- **WHAT TO WORK ON**:
- a) Translate this sentence from the travel joint passage into Spanish: "In figure 4B, travel joint 100 has been shifted to an unlocked position."
- b) Carry on the travel joint passage, starting after its last sentence.

- **SELECTED TEXT**:
════
It should be noted that two of the legs in the downhole direction designated at 118d
and 118h coincide with upper portions of respective axial slots 120 (see figures 4B
and 4E).
[0031] Returning now to figure 4A, key lug 146 is depicted in one of the axial slots 120.
Similar to lugs 142, 144 and floating lug ring 140, key lugs 146, 148 are integral
with or securably attached or associated with lug ring housing 108. For convenience
of illustration and explanation, however, figures 4A-4H show key lugs 146, 148 discrete
from lug ring housing 108 as key lugs 146, 148 travel in axial slots 120.
[0032] In figure 4B, travel joint 100 has been shifted to an unlocked position. As illustrated,
housing assembly 102 and mandrel assembly 112 are no longer locked together by lock
assembly 128. Specifically, once a tubing string including travel joint 100 has been
coupled to a packer of a completion assembly or other fixed component in the wellbore,
upward force applied to housing assembly 102 relative to mandrel assembly 112 acts
on pins 134 until a predetermined force is reached causing pins 134 to shear. In the
illustrated embodiment, the upward force is generated by raising the travel block
which moves the upper portion of the tubing string in the uphole direction. In other
embodiments, the force required to break pins 134 may be generated hydraulically,
for example, by pressuring up the tubing string, pressuring up the annulus or the
like to operate on a piston within a travel joint to break pins or otherwise release
a lock assembly. Regardless of the means by which pins 134 are sheared, once the connection
between retainer ring 130 and slotted mandrel 116 is severed, retainer ring 130 is
able to move upwardly relative to snap ring 132 such that snap ring 132 becomes unpropped.
As snap ring 134 is radially outwardly biased, snap ring 134 releases from channel
138 and enters a radially expanded portion of lock assembly housing 106. In this configuration,
travel joint 100 is unlocked such that housing assembly 102 is free to move axially
relative to mandrel assembly 112.
[0033] As seen in figure 4B, the extent of the upward travel of housing assembly 102 relative
to mandrel assembly 112 is limited by contact between lugs 142, 144 and upper portions
118a, 118e of infinite slot 118 (only lug 142 and upper portion 118a being visible
in figure 4B). This limited axial movement of housing assembly 102 relative to mandrel
assembly 112 provides for controlled breaking of pins 134 and a predictable response
within the wellbore following the breaking of pins 134. As noted above, while floating
lug ring 140 is generally axially fixed between lock assembly housing 106 and lug
ring housing 108, floating lug ring 140 is not physically connected to either lug
ring housing 108 or slotted mandrel 116, which enables floating lug ring 140 to rotate
relative to lug ring housing 108 and slotted mandrel 116 as lugs 142, 144 travel within
infinite slot 118. Also as seen in figure 4B, key lug 146 is depicted in an upper
portion of one of the axial slots 120.
════
- **SUPPLIED MATERIAL**:
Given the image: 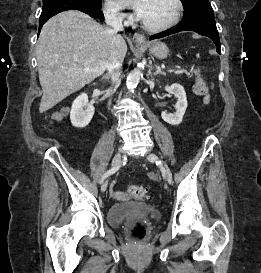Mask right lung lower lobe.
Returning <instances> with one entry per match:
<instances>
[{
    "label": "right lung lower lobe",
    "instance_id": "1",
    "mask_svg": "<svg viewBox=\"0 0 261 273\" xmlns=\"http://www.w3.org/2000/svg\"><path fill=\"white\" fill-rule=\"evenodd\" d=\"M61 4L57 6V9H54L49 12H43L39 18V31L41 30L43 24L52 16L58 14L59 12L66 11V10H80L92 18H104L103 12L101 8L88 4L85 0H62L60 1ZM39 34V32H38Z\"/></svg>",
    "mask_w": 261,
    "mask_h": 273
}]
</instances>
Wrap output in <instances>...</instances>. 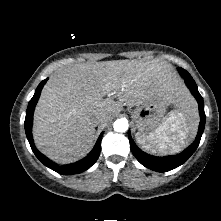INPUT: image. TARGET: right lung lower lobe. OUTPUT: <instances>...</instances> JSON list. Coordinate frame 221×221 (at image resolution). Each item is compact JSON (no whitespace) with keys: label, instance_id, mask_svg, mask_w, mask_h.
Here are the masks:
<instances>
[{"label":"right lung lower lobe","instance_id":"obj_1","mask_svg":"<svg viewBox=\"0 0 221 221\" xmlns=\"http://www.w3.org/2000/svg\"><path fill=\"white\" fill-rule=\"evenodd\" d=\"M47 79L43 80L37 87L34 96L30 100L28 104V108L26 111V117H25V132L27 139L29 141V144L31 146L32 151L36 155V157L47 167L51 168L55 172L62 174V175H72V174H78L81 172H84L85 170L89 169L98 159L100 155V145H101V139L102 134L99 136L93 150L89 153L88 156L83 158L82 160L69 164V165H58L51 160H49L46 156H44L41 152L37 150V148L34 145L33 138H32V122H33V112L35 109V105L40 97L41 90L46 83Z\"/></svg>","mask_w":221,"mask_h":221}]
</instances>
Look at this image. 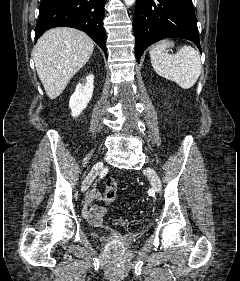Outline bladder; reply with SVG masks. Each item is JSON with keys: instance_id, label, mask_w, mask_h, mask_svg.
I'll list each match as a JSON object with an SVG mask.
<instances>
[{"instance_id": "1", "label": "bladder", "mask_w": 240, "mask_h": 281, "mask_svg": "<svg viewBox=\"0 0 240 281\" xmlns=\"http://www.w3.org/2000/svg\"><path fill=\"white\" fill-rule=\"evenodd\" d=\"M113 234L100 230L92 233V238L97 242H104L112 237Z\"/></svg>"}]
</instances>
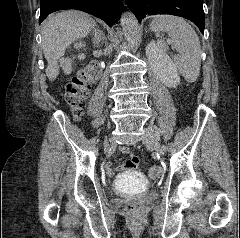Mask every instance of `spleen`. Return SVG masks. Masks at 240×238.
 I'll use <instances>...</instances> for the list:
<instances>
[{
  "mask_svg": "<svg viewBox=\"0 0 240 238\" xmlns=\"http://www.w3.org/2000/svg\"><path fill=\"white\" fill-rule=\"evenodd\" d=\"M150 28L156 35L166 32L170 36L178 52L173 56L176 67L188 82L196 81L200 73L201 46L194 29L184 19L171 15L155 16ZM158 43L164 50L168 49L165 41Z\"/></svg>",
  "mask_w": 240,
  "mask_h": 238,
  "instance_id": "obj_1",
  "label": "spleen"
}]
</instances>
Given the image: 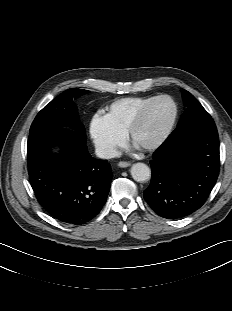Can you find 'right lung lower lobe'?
════
- **RESULTS FOR EACH TASK**:
- a) En la figura 4B, la junta de desplazamiento 100 ha pasado a una posición desbloqueada.

- b)
[0034] As seen in figure 4C, housing assembly 102 has moved downwardly relative to mandrel
assembly 112 into a set down position. The extent of the downward travel of housing
assembly 102 relative to mandrel assembly 112 is limited by contact between lugs 142,
144 and lower portions 118b, 118f of infinite slot 118 (only lug 142 and lower portion
118b being visible in figure 4C). This limited axial movement of housing assembly
102 relative to mandrel assembly 112 provides positive feedback to the operator regarding
the position and progression of lugs 142, 144 within infinite slot 118. In addition,
in the event of a premature unlocking, the position shown in figure 4C is operable
to allow a tubing string including travel joint 100 has been coupled to a packer of
a completion assembly or other fixed component in the wellbore. Also as seen in figure
4C, key lug 146 is depicted in one of the axial slots 120.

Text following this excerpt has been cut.